Required work
All of the records below should be retyped exactly, with no pictures included.

++++++++

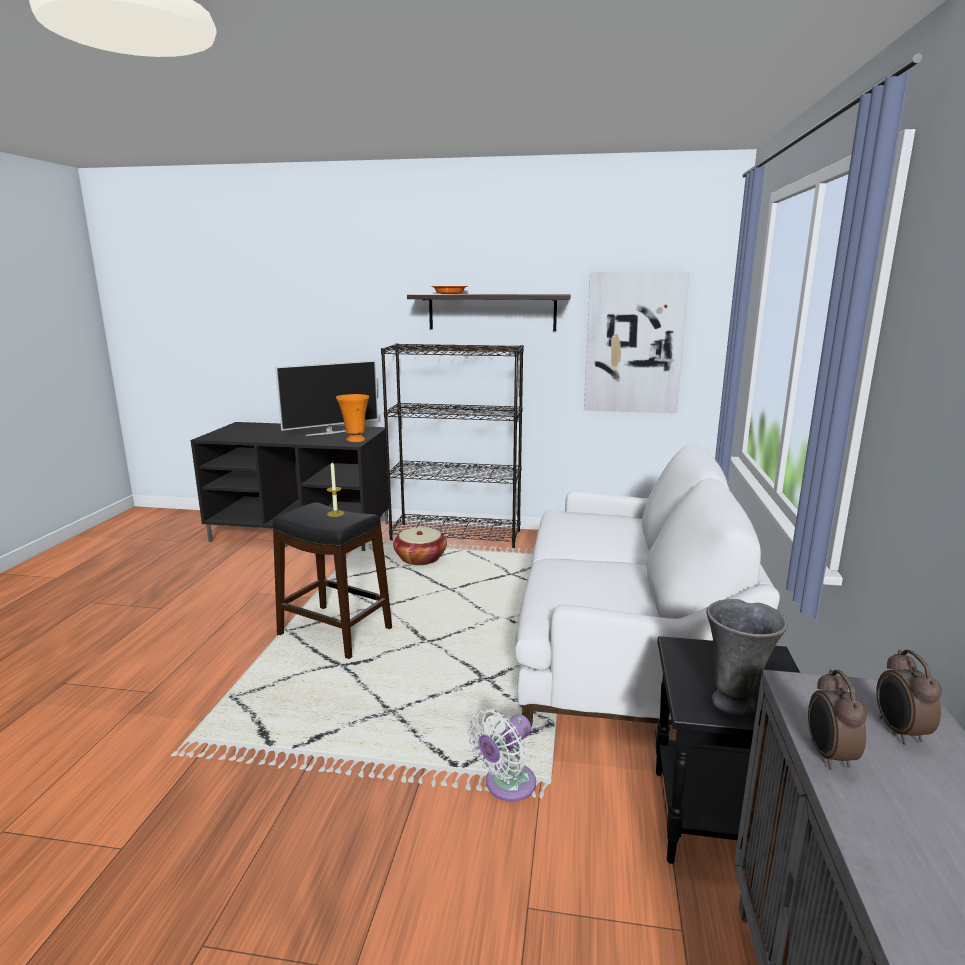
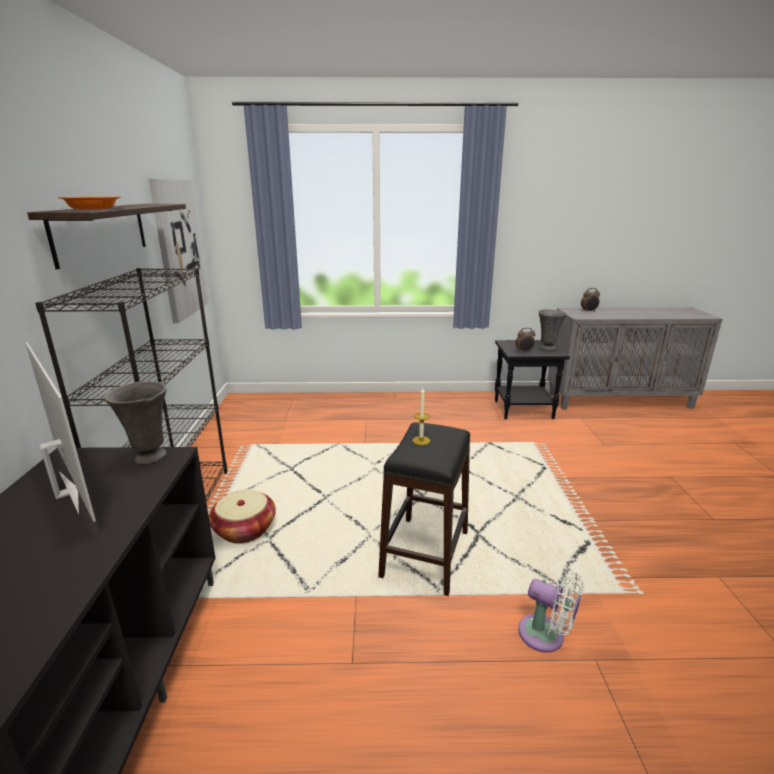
camera: 100 degrees left, 5 degrees up
(355, 440) = (149, 457): orange vase -> grey vase
(506, 785) = (544, 453): white fan -> white fan (546, 636)
(622, 642) = (392, 425): white sofa -> none
(828, 756) = (611, 317): alarm clock -> alarm clock (524, 352)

++++++++

Solution to the problem
camera: 100 degrees left, 5 degrees up
(355, 440) = (149, 457): orange vase -> grey vase
(506, 785) = (544, 453): white fan -> white fan (546, 636)
(622, 642) = (392, 425): white sofa -> none
(828, 756) = (611, 317): alarm clock -> alarm clock (524, 352)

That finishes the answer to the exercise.